The third tool is Dave Raggets HTML Tidy. This one tools is what saved me from going stark raving mad this weekend. Visually selecting an area in vim and then
‘<,’>!tidy -asxhtml -icbq -wrap 100
was what kept me sane. This single command will take ANY html fragment and sanitize it for you. It adds a lot of guff that you may not want but you can remove that and you have a sanitized version complete with CSS.
I just wanted the formatting, indenting and validation. I weeded out the CSS and I was left with a nice plain HTML document that I was then able to understand rather than some debauchery of a mess the devil would not have started with.
Using Tidy this way is a great way to get a clear place to start when converting a messy HTML page.
Last but not least is the W3C’s validator pages for both CSS and XHTML. After all the grunt work is over its time to check the pages and using the methods above I managed to come in with:
Out of 29 Pages:
20 html errors
2 css errors
this took me about 30 minutes to fix!

Web Standards CSS and HTML

Before I start I just need to say that I am an advocate of standards but I am not a religious bigot about them.

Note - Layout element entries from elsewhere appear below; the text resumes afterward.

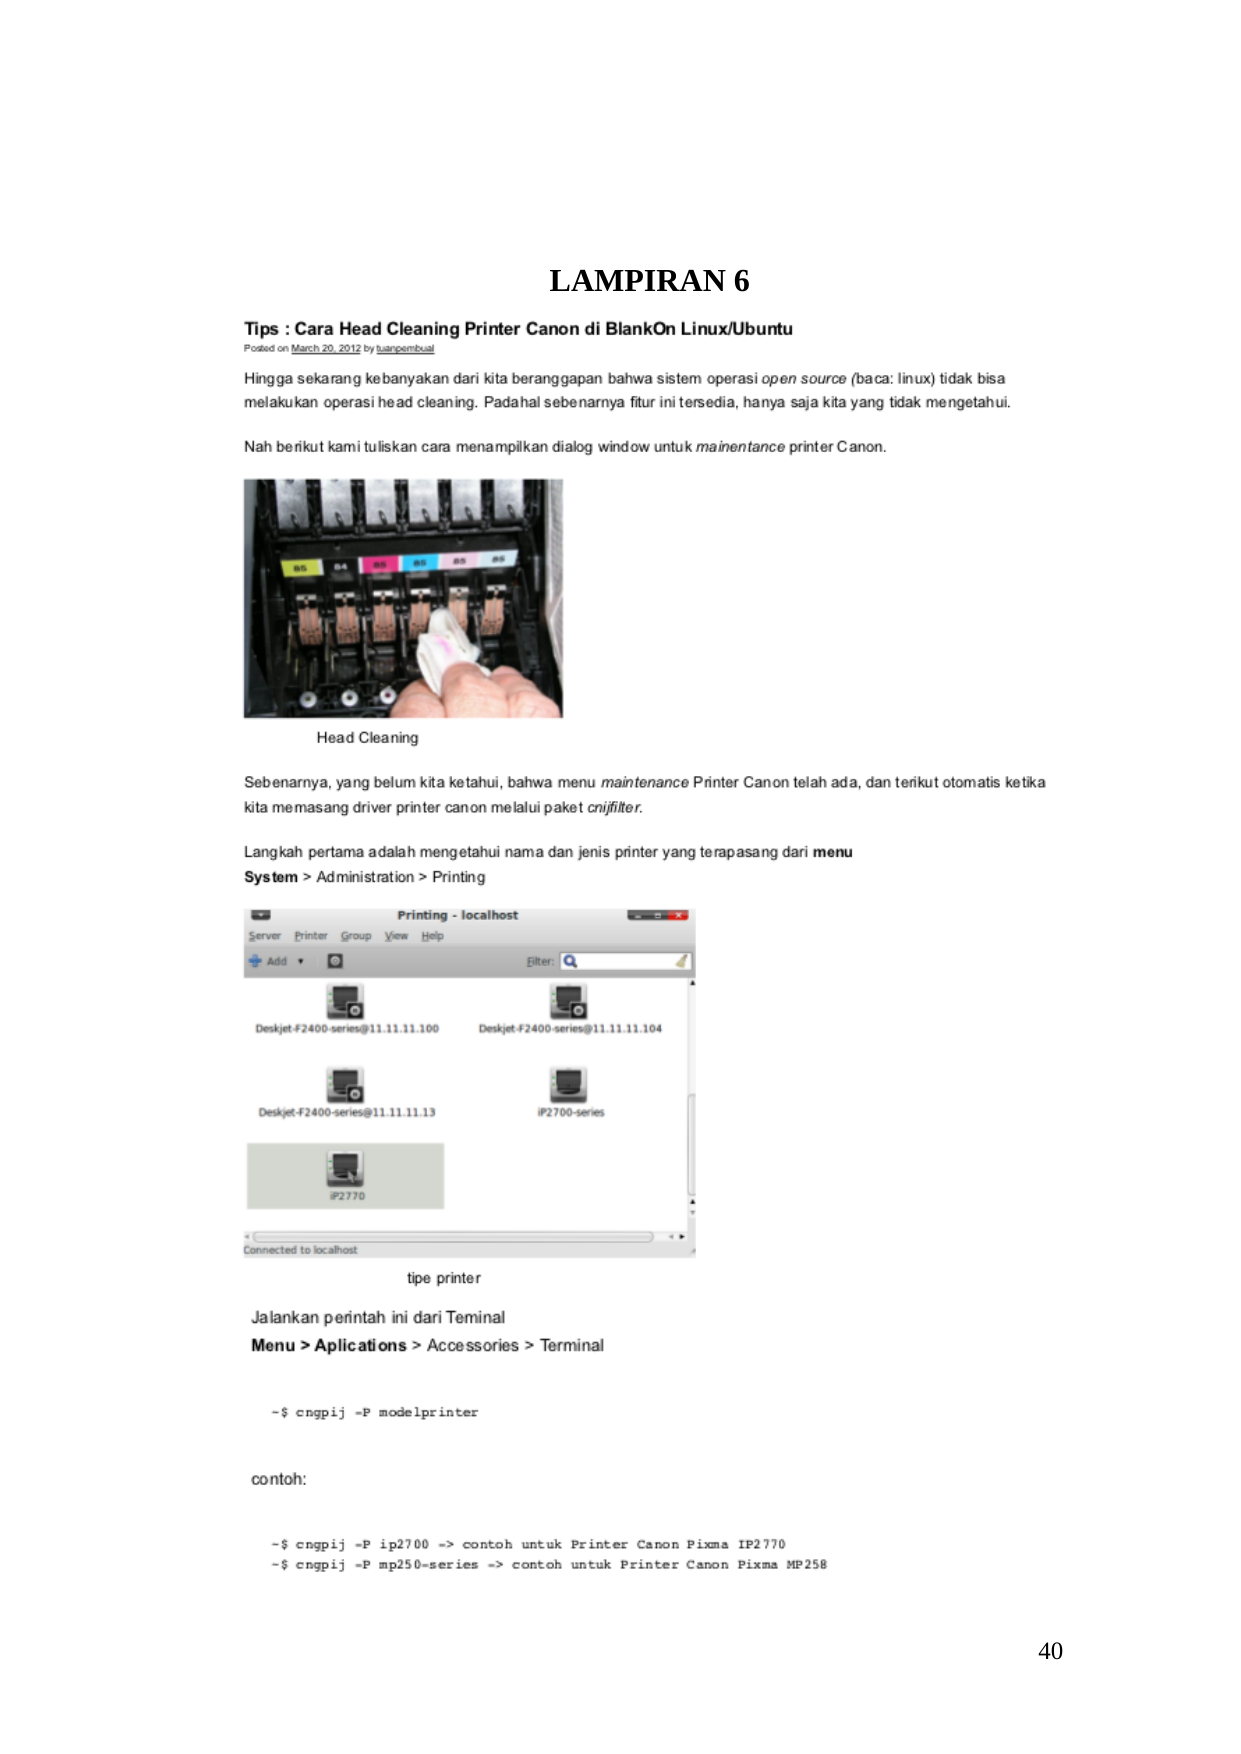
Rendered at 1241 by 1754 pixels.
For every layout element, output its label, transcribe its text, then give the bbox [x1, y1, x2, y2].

subtitle LAMPIRAN 6 [236, 261, 1063, 298]
picture [236, 310, 1063, 1586]
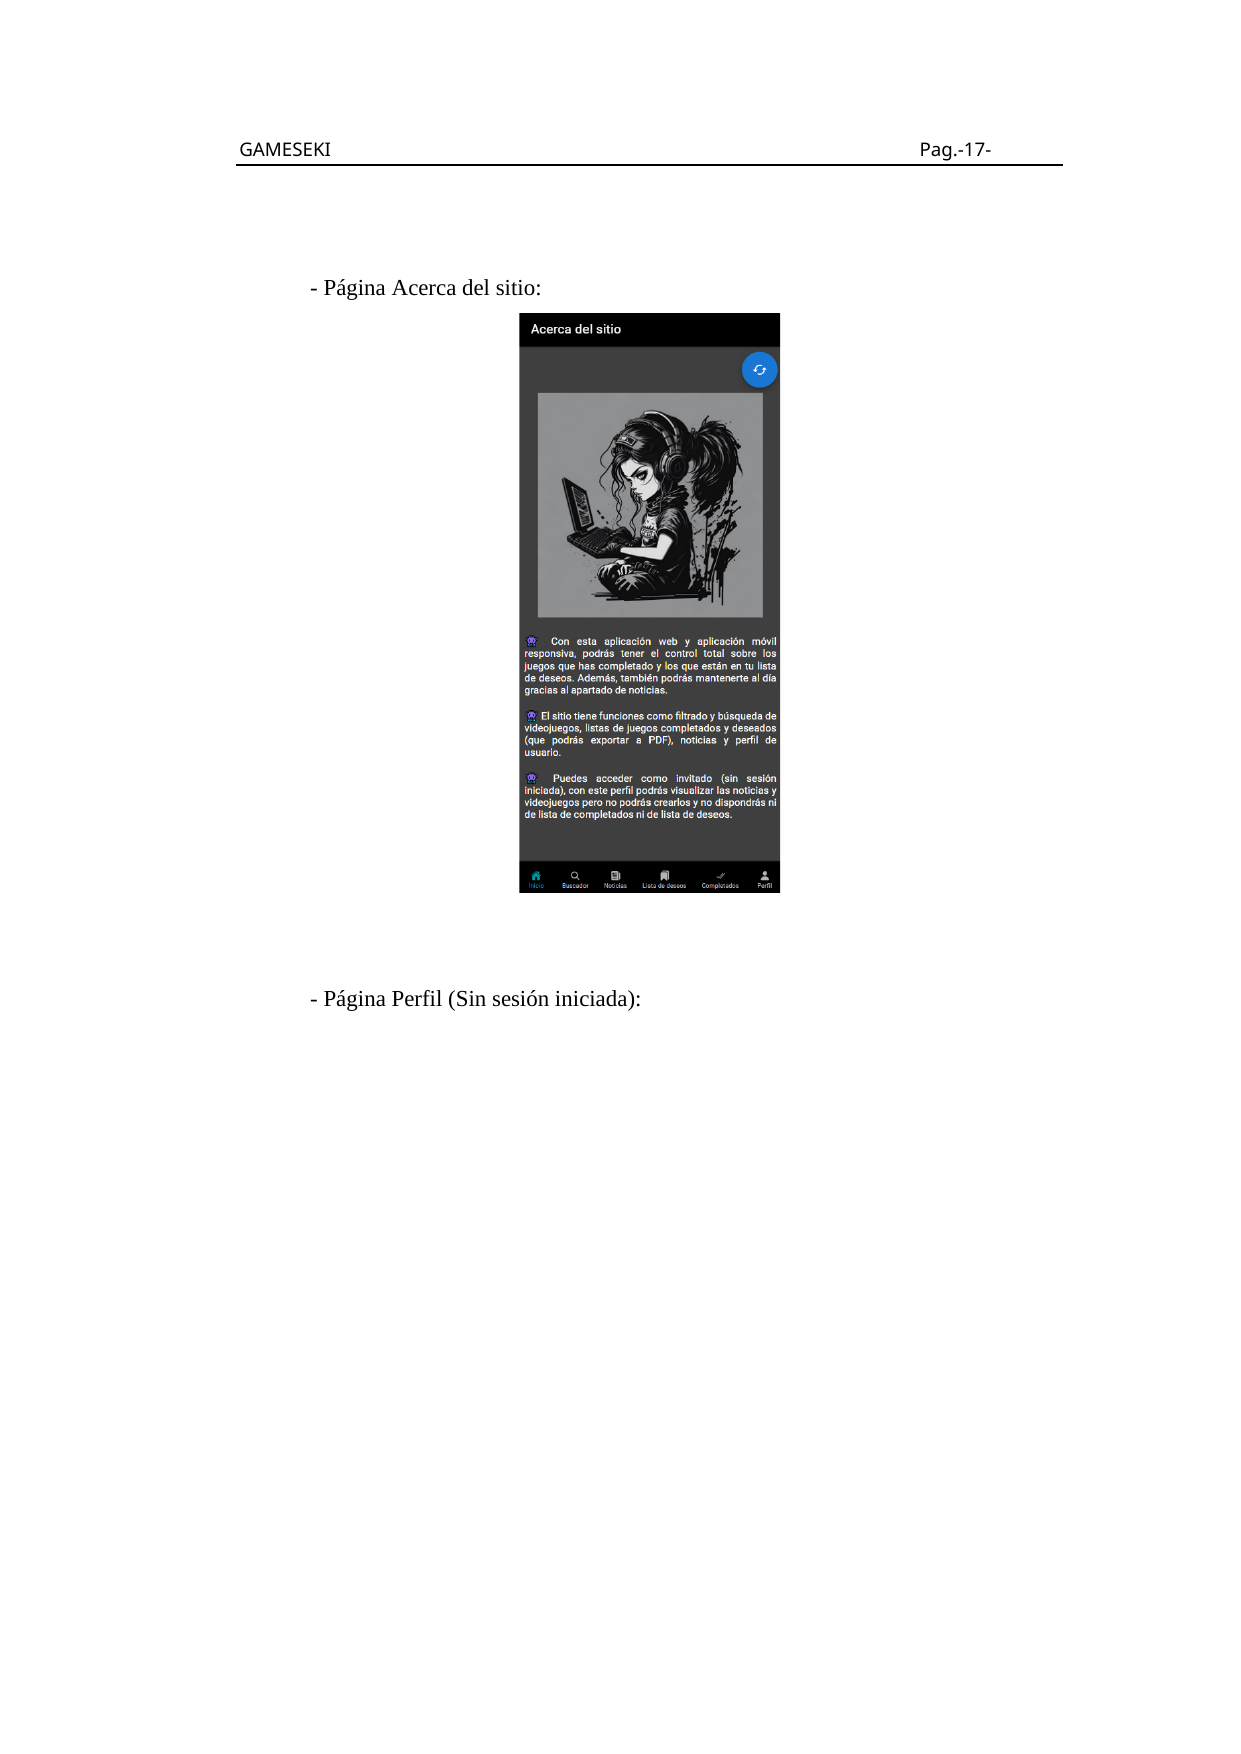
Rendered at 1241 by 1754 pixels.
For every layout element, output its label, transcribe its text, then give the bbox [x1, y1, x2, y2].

text - Página Perfil (Sin sesión iniciada): [236, 984, 1063, 1011]
picture [519, 313, 780, 893]
text - Página Acerca del sitio: [236, 274, 1063, 301]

My problem has never been the technicalities of CSS or HTML, lets face it if you have figured out Perl to a reasonable degree and know your way around half a dozen programming languages then adding some markup etc to your toolbox is hardly going to kill you. Or at least you wouldn’t think so?
Unlike programming languages and their platform specific problems, browsers display your work as they see fit. The user at the other end may see a work of art or a bloody debauchery and judge you and your ability accordingly.
The browser doesn’t even have the common decency to open a window informing the user that it’s made some complete horlicks in rendering our page, nor should it! It’s our problem! if we want people to read the stuff the least we can do is make it as legible as possible for them, its not their fault the browser has a few quirks.
The internet, for all intents and purposes is a new method of communication and like all previous methods of communication it comes with its fair share of problems ie its new, its evolving, it hasn’t reached any form of maturity yet. As an analogy:
Have you ever phoned someone and had a “BAD LINE”. This prompts you into very articulated speech were all the words are formed “just so” and you might even talk a bit louder. Mean while, in the back of your mind you are cursing the weather or your blaming the old exchange down the road for the bad reception.
Without even realising it you will be compensating for the deficiencies of the system you are using with your loud speech and long drawn out words. You might not like it but its an accepted part of the system and out of your control so you just get on with it and do your best. Web Development (Development in general) is like this.
I am all up for standards but I am not one to take a pop at something because it has not been done “Just So”. Implementing standards is a process and there is no need get all religious about it.